For your questions, it involves many products. For Intune. Based as I know, Intune can only manage the following Microsoft Operating System:

• Surface Hub
• Windows 10 (Home, S, Pro, Education, and Enterprise versions)
• Windows 10 Enterprise 2019 LTSC
• Windows 10 Mobile
• Windows 10 IoT Enterprise (x86, x64)
• Windows 10 IoT Mobile Enterprise
• Windows Holographic for Business
• Windows 10 Teams (Surface Hub)
• Windows 10 1709 (RS3) and later, Windows 8.1 RT, PCs running Windows 8.1 (Sustaining mode)

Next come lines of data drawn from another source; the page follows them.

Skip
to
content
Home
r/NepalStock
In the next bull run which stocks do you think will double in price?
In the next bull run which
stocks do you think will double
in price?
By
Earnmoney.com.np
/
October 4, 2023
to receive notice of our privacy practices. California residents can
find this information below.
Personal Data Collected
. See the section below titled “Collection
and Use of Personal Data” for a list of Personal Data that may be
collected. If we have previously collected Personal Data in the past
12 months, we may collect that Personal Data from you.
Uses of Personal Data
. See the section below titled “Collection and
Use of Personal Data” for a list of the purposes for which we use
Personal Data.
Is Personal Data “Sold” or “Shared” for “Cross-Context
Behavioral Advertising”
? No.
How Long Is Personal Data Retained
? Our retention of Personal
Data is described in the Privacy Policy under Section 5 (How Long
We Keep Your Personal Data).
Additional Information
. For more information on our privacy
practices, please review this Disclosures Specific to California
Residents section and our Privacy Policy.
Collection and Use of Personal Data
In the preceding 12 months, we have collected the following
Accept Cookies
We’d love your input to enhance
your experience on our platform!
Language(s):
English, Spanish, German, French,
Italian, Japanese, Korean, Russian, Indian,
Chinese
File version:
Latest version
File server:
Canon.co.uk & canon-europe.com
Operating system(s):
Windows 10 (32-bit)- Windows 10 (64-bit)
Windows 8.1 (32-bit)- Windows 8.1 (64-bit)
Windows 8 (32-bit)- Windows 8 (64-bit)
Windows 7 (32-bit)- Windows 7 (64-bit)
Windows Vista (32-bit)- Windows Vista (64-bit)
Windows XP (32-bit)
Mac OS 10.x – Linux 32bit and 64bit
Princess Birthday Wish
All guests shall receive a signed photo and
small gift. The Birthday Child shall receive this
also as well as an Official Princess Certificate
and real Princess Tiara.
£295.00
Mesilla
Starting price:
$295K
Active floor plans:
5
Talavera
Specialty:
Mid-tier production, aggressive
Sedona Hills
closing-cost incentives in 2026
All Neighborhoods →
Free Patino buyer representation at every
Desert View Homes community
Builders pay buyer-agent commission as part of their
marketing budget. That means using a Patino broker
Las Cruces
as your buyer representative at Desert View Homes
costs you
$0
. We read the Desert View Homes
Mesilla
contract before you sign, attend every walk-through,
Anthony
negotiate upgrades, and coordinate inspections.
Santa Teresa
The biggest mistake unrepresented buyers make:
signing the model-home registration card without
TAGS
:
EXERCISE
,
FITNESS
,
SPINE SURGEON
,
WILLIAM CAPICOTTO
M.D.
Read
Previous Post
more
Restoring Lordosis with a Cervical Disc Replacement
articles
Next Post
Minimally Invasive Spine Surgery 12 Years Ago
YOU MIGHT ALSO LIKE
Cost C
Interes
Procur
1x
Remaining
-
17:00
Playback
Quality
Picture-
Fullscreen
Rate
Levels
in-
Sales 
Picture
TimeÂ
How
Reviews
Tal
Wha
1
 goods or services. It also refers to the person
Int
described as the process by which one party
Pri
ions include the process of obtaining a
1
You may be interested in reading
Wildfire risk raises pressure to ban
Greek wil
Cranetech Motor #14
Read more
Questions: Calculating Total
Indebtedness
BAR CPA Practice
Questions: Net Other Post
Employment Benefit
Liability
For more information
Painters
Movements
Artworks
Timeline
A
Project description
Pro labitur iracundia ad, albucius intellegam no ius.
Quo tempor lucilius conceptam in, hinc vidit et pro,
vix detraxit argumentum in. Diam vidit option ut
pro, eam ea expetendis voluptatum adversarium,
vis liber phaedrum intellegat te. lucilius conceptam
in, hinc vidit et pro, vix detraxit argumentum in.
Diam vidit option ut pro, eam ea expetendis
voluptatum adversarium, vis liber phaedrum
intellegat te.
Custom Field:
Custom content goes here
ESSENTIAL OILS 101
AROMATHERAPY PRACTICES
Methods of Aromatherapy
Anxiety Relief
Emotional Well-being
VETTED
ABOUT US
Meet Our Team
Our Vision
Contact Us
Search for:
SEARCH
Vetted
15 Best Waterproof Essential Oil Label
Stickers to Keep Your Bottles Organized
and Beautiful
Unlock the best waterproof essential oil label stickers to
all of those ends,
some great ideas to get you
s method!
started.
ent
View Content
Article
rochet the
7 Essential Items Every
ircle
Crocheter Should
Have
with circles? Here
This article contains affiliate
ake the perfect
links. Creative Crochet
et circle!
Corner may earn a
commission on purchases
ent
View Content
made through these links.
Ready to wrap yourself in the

We can see more details in the following link:
https://learn.microsoft.com/en-us/mem/intune/fundamentals/supported-devices-browsers

Intune can provide the supports like below::

• App protection policy, allows you to manage and protect your organization's data within an application
• Deploy Windows 10 software updates policy
• Manage apps and devices
• Manage endpoint security in Microsoft Intune

Here are some articles for the reference:
Microsoft Intune documentation
https://learn.microsoft.com/en-us/mem/intune/

Manage Windows 10 software updates in Intune
https://learn.microsoft.com/en-us/mem/intune/protect/windows-update-for-business-configure

Control USB devices and other removable media
https://learn.microsoft.com/en-us/windows/security/threat-protection/device-control/control-usb-devices-using-intune

App protection policy
https://learn.microsoft.com/en-us/mem/intune/apps/app-protection-policy

Manage endpoint security in Microsoft Intune
https://learn.microsoft.com/en-us/mem/intune/protect/endpoint-security

For other servers like Linux, Windows server, we can consider migrating to Azure as well. Here are some articles for the reference:

Linux migration
https://azure.microsoft.com/en-us/migration/linux/

Windows Server migration
https://azure.microsoft.com/en-us/migration/windows-server/

If you have questions on other products on Azure, we can ask the questions here:
https://learn.microsoft.com/en-us/answers/products/azure?product=all

Hope it can help.

---

If the response is helpful, please click "Accept Answer" and upvote it.

Answer 5

@Crystal-MSFT Thanks for your response. So now that it is clear that just by having intune alone will not suffice our needs may be in the current scenario. Will the steps outlined previously by me help us accomplish our goals?